More Negative Consequences of Missile Defense

An interesting article by Dr. Hui Zhang in the Bulletin of the Atomic Scientists points out that U.S. missile defense could lead to an unintended consequence—a decision by China to build more nuclear weapons.

China has a small arsenal, estimated at less than 300 nuclear warheads by Dr. Zhang and other accounts. More importantly, this has been the approximate number since the 1980’s, suggesting that China realized that the incredible destructive power of nuclear weapons makes having thousands of them redundant. According to Dr. Zhang:

The size of the Chinese arsenal is a direct reflection of what China’s leadership believes about that small deterrent’s survivability during a first-strike attack and about its ability to reach enemy targets thereafter. China is likely to keep only a small deterrent so long as it can do the job. Paradoxically, the current trend of US strategic efforts—particularly the deployment of missile defenses that could shoot down Chinese ballistic missiles—threatens to render the small Chinese arsenal ineffective, compelling China to build a larger nuclear force.

One of the strongest counterpoints to the argument that US missile defense plans will lead to a Chinese nuclear buildup is an issue the Center has noted before: the US has struggled to create a system that is effective enough for anyone to worry about. However, overestimation of an opponent’s capabilities and worst-case scenario planning is hardly unheard of.

A timeless criticism of missile defense is that a clear strategy to defeat it is to build more strategic offensive weapons or even decoys, which are easier and less costly to make than missiles that can intercept them and shoot them down.  If China decides that U.S. missile defenses will undermine its nuclear deterrent and make it vulnerable to an attack in the future, it could very well decide that 300 nuclear weapons simply aren’t enough.

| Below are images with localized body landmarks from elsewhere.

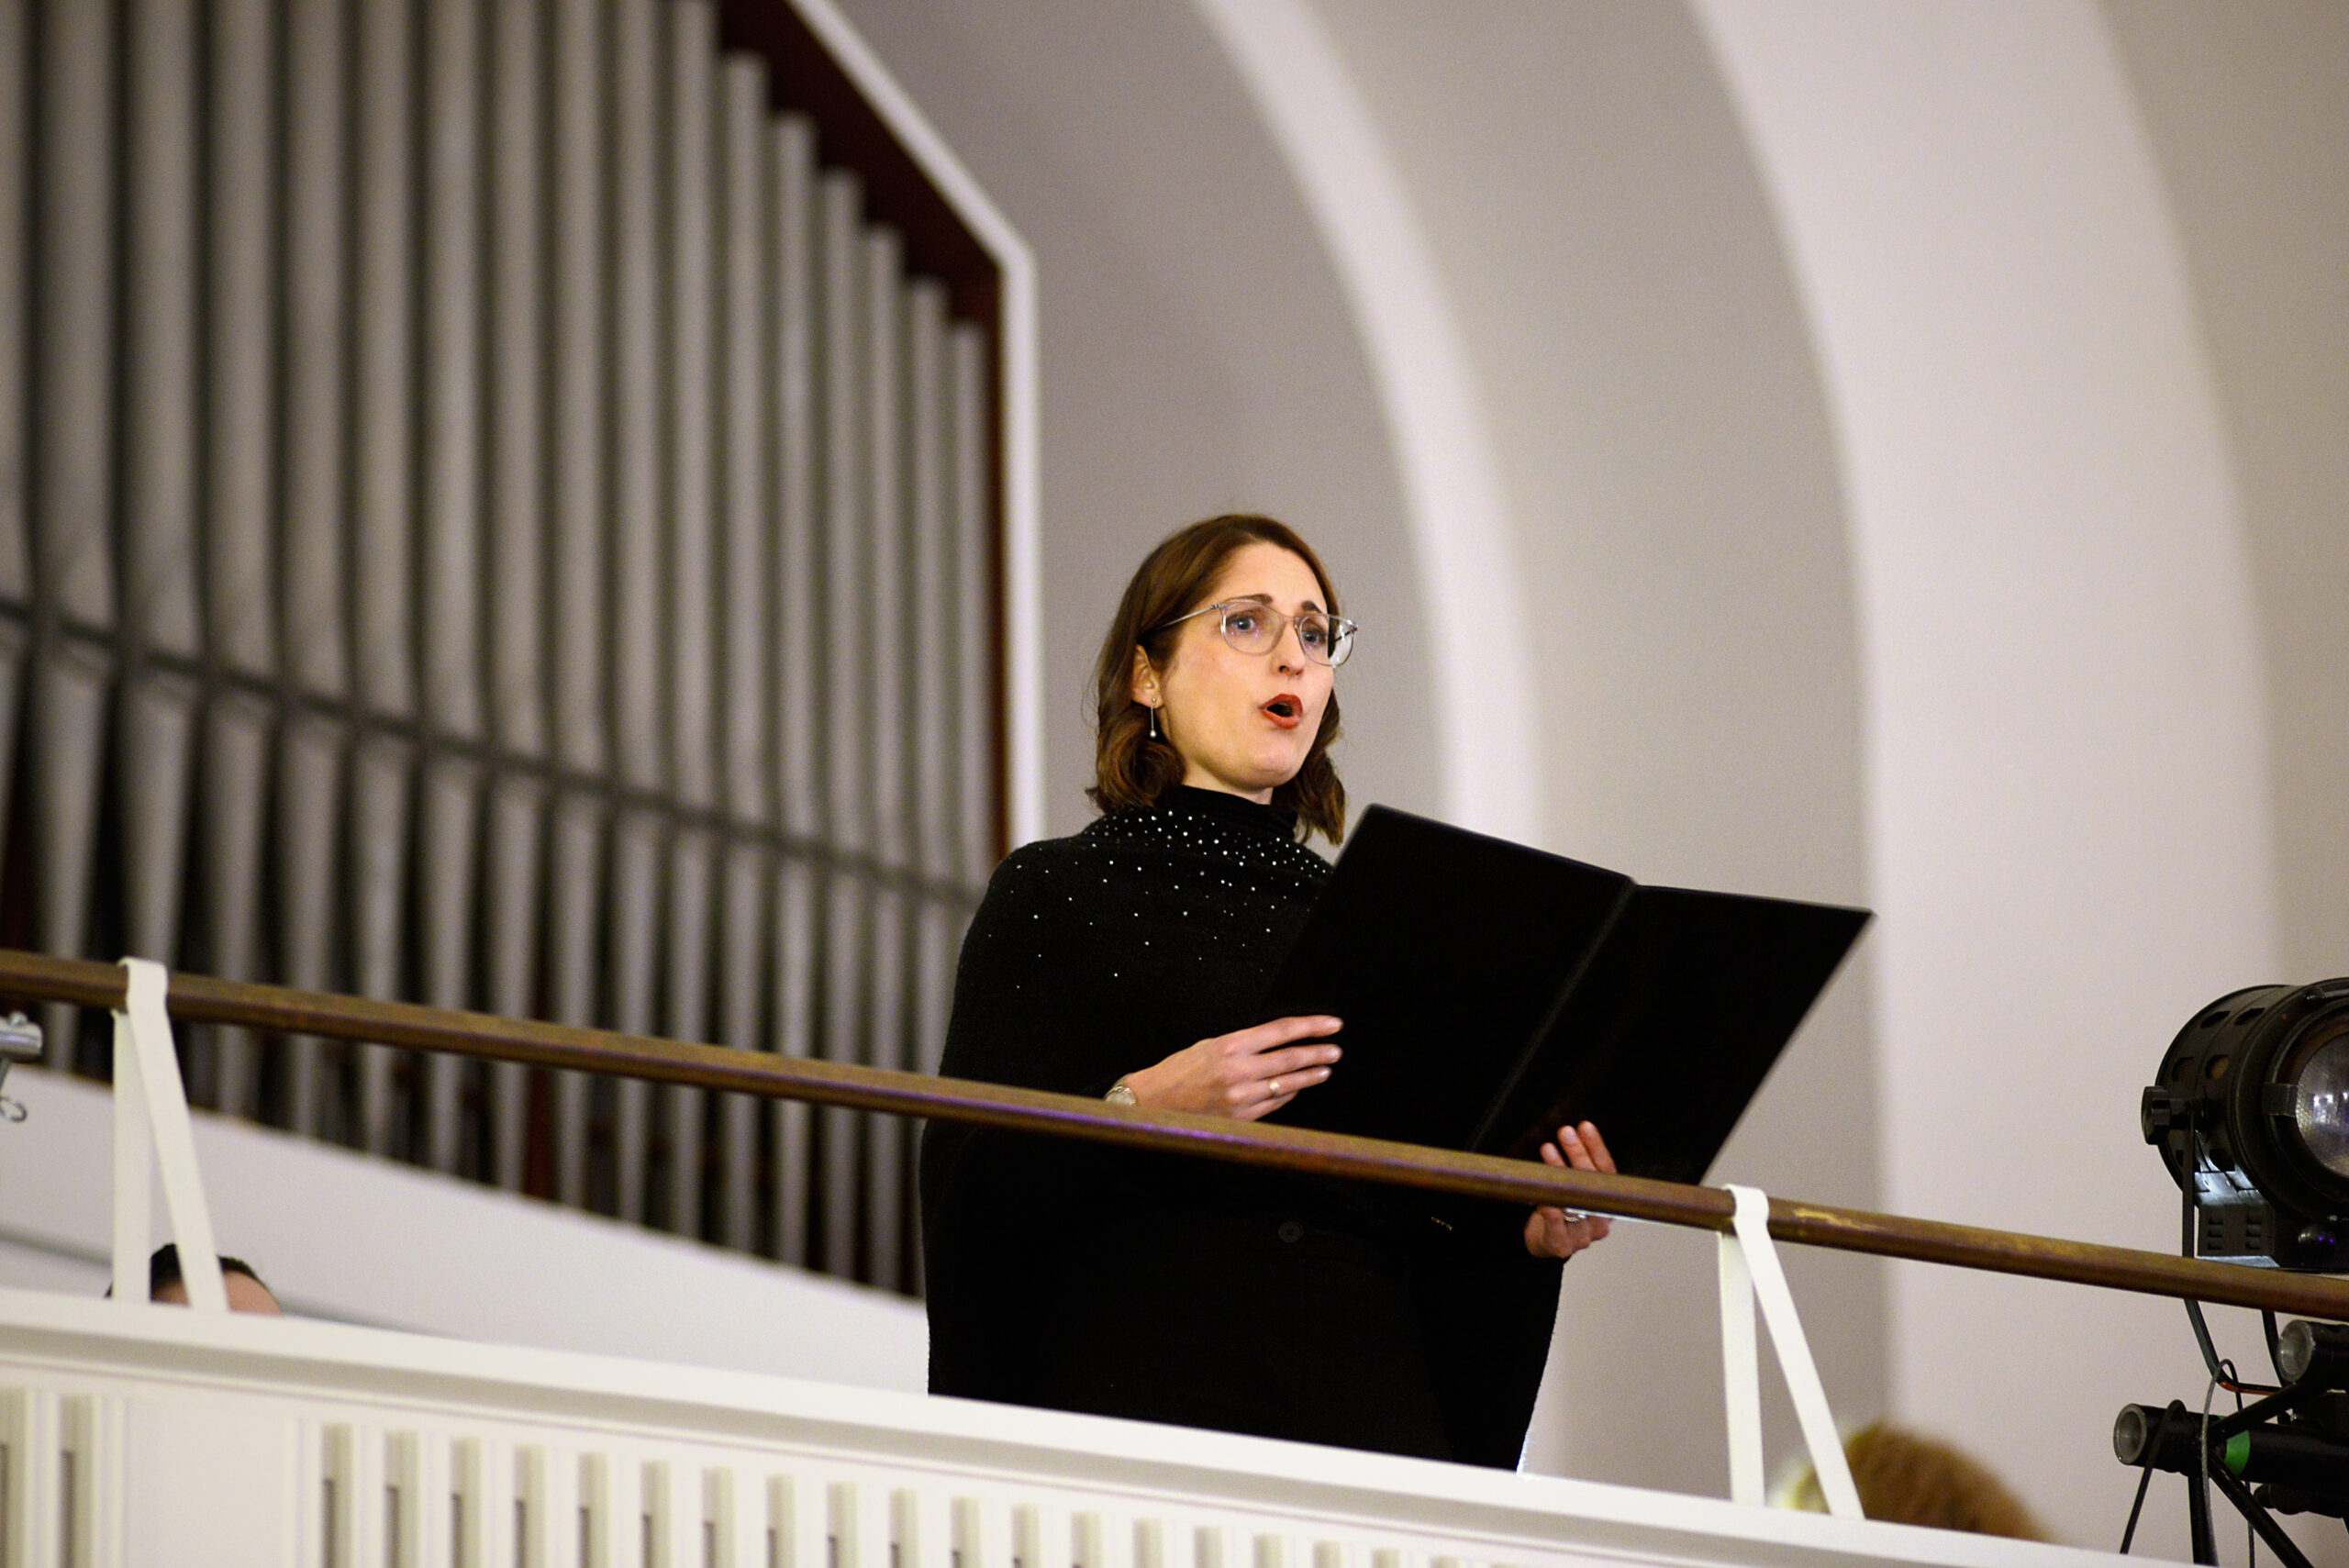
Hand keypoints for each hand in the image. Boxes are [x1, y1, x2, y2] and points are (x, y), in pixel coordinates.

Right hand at [1120, 1015, 1341, 1120]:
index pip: (1282, 1031)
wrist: (1153, 1103)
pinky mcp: (1241, 1117)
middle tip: (1336, 1049)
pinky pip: (1274, 1103)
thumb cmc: (1179, 1069)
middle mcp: (1239, 1070)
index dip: (1312, 1026)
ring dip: (1311, 1076)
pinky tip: (1298, 1087)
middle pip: (1291, 1058)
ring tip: (1326, 1069)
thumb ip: (1244, 1044)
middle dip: (1319, 1053)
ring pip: (1288, 1084)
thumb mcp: (1210, 1045)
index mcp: (1231, 1044)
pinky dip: (1289, 1093)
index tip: (1333, 1024)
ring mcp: (1241, 1097)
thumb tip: (1278, 1043)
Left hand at [1524, 1121, 1614, 1259]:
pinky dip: (1551, 1210)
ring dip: (1561, 1173)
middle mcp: (1600, 1222)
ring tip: (1548, 1149)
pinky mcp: (1561, 1247)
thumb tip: (1572, 1132)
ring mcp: (1582, 1236)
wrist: (1543, 1243)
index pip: (1607, 1172)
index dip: (1596, 1148)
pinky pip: (1557, 1227)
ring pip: (1573, 1202)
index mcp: (1607, 1205)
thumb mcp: (1574, 1188)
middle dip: (1578, 1154)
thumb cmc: (1561, 1212)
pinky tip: (1544, 1196)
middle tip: (1566, 1132)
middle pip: (1593, 1184)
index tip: (1585, 1127)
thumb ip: (1577, 1169)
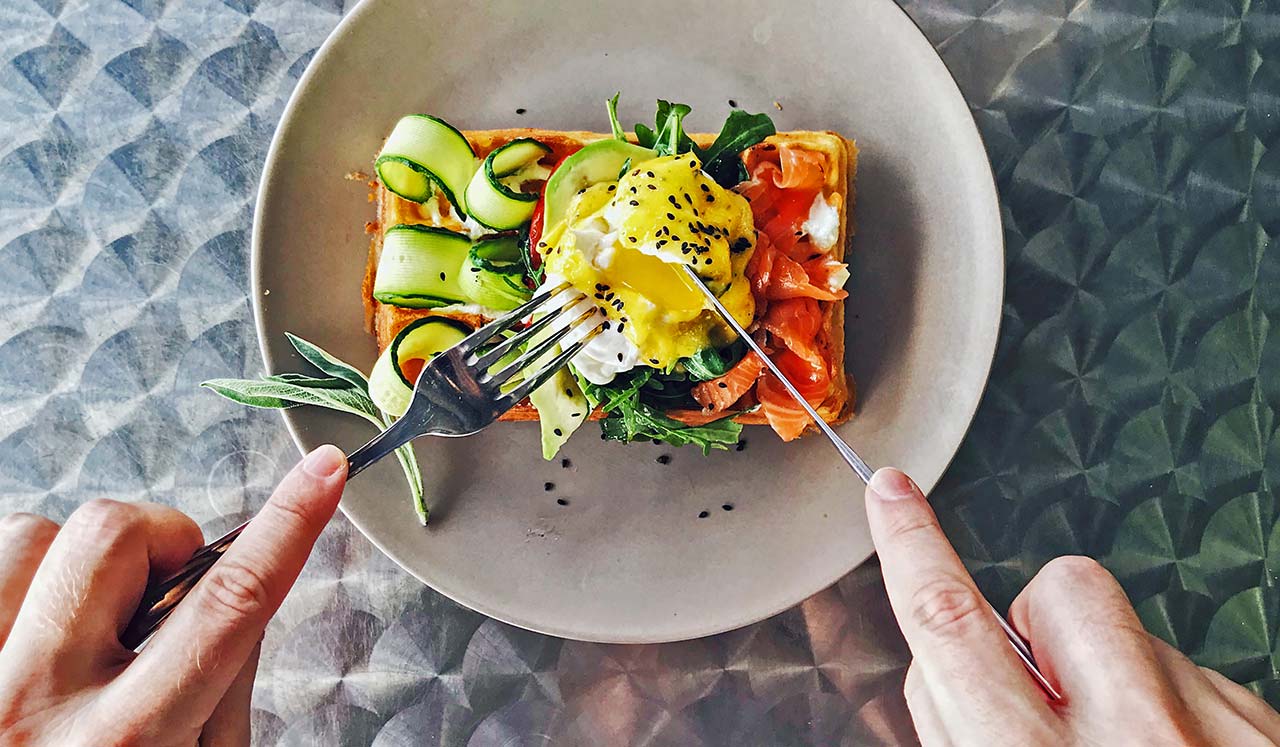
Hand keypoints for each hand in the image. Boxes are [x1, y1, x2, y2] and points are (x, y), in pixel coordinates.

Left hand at [0, 445, 346, 746]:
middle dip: (160, 541)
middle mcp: (34, 705)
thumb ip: (222, 693)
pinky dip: (19, 581)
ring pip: (33, 534)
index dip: (289, 527)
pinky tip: (30, 634)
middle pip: (116, 537)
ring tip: (79, 629)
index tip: (324, 472)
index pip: (230, 607)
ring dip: (75, 567)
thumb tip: (235, 594)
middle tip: (159, 596)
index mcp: (126, 746)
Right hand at [865, 467, 1279, 746]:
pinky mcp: (1274, 733)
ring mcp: (1224, 734)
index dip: (909, 548)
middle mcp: (1141, 743)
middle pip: (1063, 592)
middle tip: (1046, 698)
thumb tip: (952, 673)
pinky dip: (1173, 711)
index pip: (951, 627)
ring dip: (1113, 675)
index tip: (892, 496)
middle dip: (1037, 623)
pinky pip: (1201, 679)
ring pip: (1139, 635)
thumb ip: (967, 737)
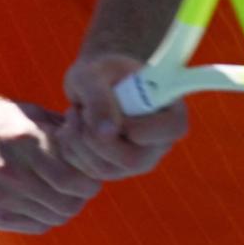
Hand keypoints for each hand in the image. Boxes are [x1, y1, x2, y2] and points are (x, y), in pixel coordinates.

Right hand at [0, 97, 103, 234]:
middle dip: (82, 195)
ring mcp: (0, 196)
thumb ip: (62, 128)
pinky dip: (48, 217)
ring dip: (66, 207)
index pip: (74, 176)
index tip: (91, 172)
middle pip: (68, 201)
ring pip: (55, 216)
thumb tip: (99, 138)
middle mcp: (12, 170)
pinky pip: (37, 226)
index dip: (91, 178)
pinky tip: (43, 201)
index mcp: (25, 140)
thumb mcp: (27, 114)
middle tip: (82, 187)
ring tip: (62, 193)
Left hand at [57, 54, 189, 181]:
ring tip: (75, 112)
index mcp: (170, 111)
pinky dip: (71, 149)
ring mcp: (138, 161)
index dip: (140, 124)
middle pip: (134, 160)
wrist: (92, 82)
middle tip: (83, 111)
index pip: (172, 129)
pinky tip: (72, 127)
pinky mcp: (115, 170)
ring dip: (78, 140)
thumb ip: (100, 98)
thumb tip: (106, 133)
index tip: (116, 105)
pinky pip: (89, 173)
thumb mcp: (94, 74)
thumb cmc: (100, 72)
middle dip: (98, 138)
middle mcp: (159, 143)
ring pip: (106, 169)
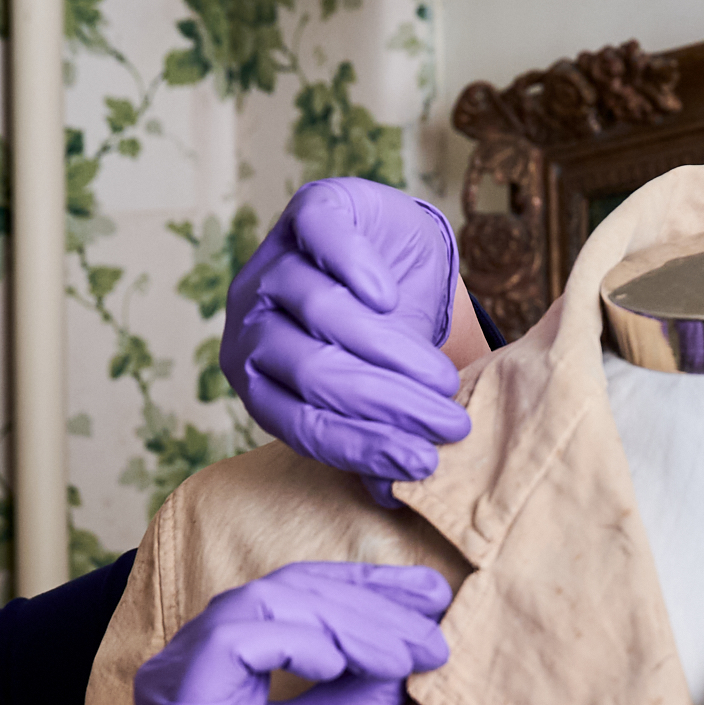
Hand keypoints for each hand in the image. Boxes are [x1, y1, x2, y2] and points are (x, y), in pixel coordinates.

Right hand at [55, 562, 453, 704]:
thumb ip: (356, 694)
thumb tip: (411, 651)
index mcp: (223, 660)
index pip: (297, 593)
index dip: (366, 586)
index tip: (431, 596)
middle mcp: (192, 653)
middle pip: (289, 588)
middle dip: (370, 598)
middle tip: (435, 617)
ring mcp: (176, 670)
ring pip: (271, 602)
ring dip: (351, 623)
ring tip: (408, 653)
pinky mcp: (174, 693)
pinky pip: (240, 637)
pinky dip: (300, 641)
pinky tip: (342, 665)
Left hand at [223, 179, 473, 501]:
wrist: (398, 261)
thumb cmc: (385, 343)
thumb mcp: (380, 396)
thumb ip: (376, 439)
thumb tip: (392, 493)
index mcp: (259, 380)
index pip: (302, 424)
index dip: (362, 447)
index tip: (420, 463)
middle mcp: (253, 323)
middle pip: (315, 371)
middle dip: (389, 405)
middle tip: (450, 424)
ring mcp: (275, 262)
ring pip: (322, 312)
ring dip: (391, 352)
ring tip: (443, 380)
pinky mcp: (309, 211)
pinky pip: (320, 239)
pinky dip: (352, 269)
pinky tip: (388, 298)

In further evidence that Dr. Zhang is on to something, on July 19 Major General Zhu Chenghu of China’s National Defense University stated that U.S. missile defense “undermines the strategic stability, such that China “will have to modernize its nuclear arsenal.”

To any policy-makers who are counting strikes against missile defense: please add the potential for a new arms race to questionable effectiveness, huge financial costs, and endangering security cooperation with Russia.